◆ **Your goal**
Gather every line from the entries below that includes "Airbyte".

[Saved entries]
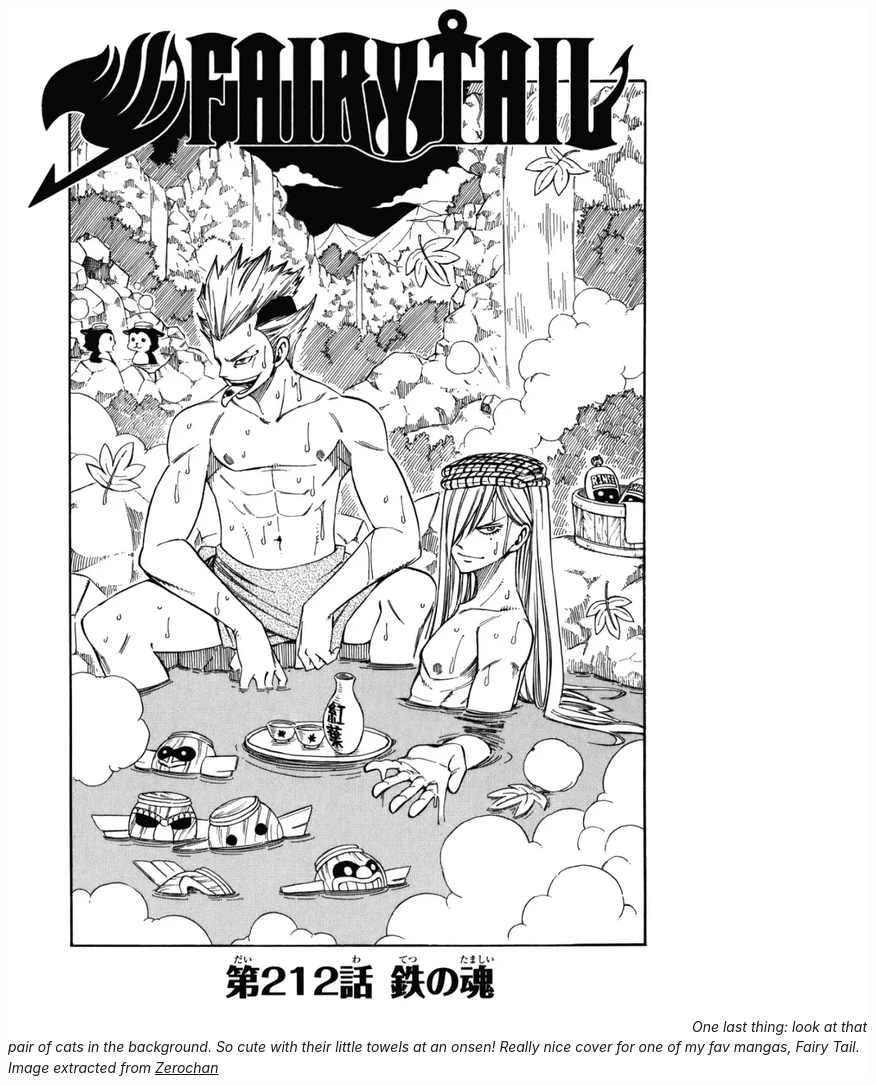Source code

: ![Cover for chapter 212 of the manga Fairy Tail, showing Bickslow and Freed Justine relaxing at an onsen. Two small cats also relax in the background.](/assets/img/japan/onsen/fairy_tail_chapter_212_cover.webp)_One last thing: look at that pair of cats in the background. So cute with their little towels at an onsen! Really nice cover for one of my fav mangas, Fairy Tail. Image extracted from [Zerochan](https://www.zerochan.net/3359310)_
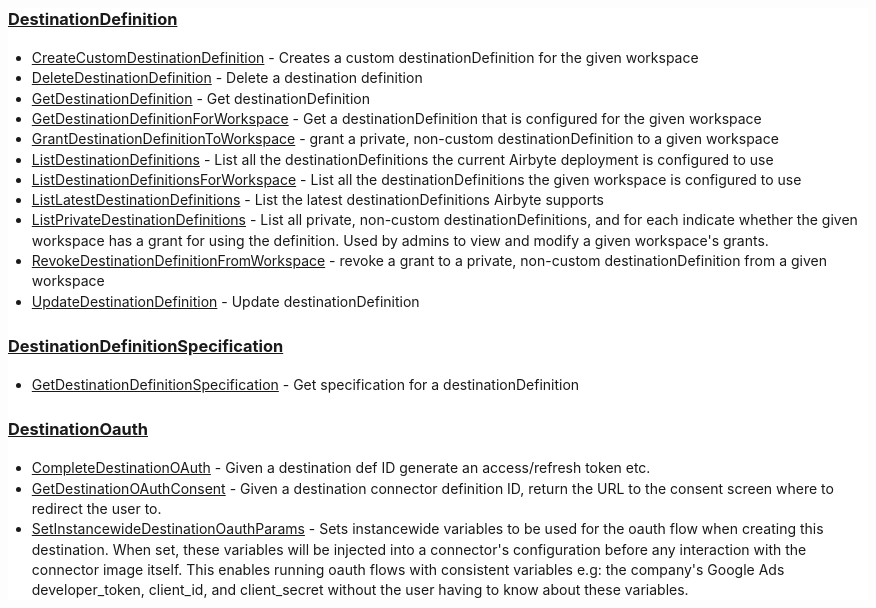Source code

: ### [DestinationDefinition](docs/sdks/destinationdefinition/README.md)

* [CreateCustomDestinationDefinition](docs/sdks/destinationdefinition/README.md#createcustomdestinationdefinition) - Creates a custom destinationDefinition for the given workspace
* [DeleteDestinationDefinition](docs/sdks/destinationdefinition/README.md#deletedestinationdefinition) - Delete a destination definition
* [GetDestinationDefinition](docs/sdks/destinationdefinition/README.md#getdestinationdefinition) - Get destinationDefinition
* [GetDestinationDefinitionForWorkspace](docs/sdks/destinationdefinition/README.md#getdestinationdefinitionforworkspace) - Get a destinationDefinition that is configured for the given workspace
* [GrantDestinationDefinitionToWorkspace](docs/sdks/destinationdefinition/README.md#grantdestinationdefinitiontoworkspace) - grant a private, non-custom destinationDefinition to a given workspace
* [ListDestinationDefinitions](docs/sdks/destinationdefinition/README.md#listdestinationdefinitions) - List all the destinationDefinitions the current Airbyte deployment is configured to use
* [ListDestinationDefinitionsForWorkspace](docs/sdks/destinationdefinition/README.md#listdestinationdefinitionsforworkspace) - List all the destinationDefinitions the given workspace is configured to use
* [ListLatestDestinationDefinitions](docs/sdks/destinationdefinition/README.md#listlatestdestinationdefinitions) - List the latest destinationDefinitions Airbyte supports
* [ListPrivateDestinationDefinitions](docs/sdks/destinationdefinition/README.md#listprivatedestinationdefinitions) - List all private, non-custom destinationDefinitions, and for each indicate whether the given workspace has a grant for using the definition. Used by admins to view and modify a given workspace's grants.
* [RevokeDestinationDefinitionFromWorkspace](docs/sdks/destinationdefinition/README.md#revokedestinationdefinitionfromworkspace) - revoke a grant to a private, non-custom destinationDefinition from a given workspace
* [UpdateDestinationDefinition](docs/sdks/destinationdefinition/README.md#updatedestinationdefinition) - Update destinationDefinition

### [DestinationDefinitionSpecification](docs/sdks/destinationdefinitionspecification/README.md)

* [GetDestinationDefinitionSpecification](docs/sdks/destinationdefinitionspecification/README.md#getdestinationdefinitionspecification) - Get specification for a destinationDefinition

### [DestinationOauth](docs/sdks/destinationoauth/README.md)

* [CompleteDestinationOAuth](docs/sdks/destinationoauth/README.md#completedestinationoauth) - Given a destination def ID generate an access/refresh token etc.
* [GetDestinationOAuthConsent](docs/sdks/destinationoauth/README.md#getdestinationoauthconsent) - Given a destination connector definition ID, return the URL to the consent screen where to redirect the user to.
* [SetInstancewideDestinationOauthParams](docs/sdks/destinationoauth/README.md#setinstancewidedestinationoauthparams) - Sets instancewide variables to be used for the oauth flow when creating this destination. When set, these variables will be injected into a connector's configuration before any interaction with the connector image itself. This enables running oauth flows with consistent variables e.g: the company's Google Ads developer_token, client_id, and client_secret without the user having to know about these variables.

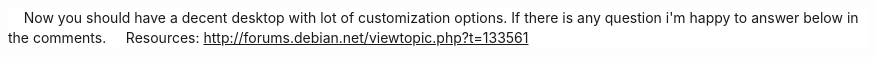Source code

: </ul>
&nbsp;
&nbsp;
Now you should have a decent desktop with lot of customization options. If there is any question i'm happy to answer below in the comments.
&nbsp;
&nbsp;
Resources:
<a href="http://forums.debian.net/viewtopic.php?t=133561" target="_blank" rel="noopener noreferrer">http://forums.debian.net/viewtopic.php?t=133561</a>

◆ **Your response**
* [ListDestinationDefinitions](docs/sdks/destinationdefinition/README.md#listdestinationdefinitions) - List all the destinationDefinitions the current Airbyte deployment is configured to use
* [ListLatestDestinationDefinitions](docs/sdks/destinationdefinition/README.md#listlatestdestinationdefinitions) - List the latest destinationDefinitions Airbyte supports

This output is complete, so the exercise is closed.